Page-level text extractions —

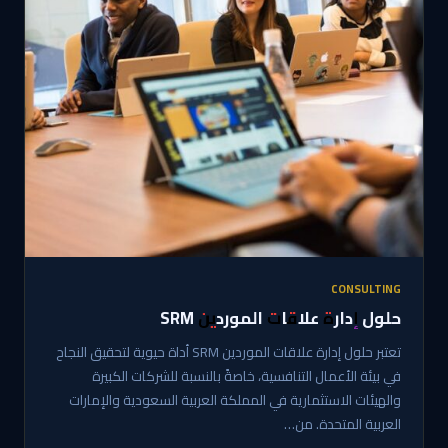
CONSULTING
حلول إدارة علاقات الموردين SRM
تعتبر حلول إدارة علاقات الموردين SRM أداة حيوية لتحقيق النجاح
في بيئة الأعمال التنافسية، خاصةً بالنسبة للشركات الكبيرة
والهيئات الاستثمارية في المملكة العربية السعودية والإمارات
العربية المتحدة. من…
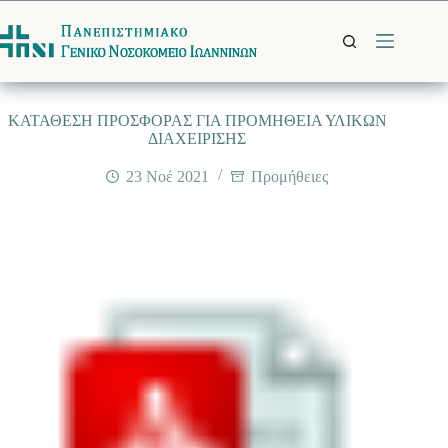
Μετάβαση
στο
περιεχόμενο
ΚΑΤΑΘΕΣΗ ΠΡΟΣΦΟΡΑΣ ΓΙΑ ΠΡΟΜΗΘΕΙΑ ΥΛΙΚΩΝ
ΔΙΑΧΕΙΡΙΣΗΣ
23 Νοέ 2021
Προμήθειες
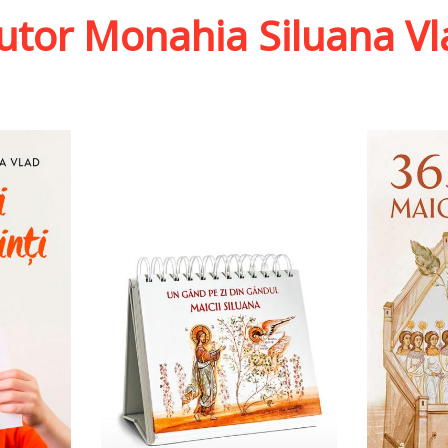
autor Monahia Siluana Vl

Prompt —
Starting at the line that contains "περιεχόμενο", write out every line through the end of the entries, both ends included, without any pictures.

Your solution —
περιεχόμενο
ΚΑΤΑΘΕΣΗ ΠΡΟΣΦΟΡΑΣ ΓΙΑ ΠΡΟΜΗΘΕΙΑ ΥΛΙΚΩΝ
ΔΙΑΧΕΙΡΙΣΗΣ
23 Νοέ 2021
Προμήθειες
autor Monahia Siluana Vl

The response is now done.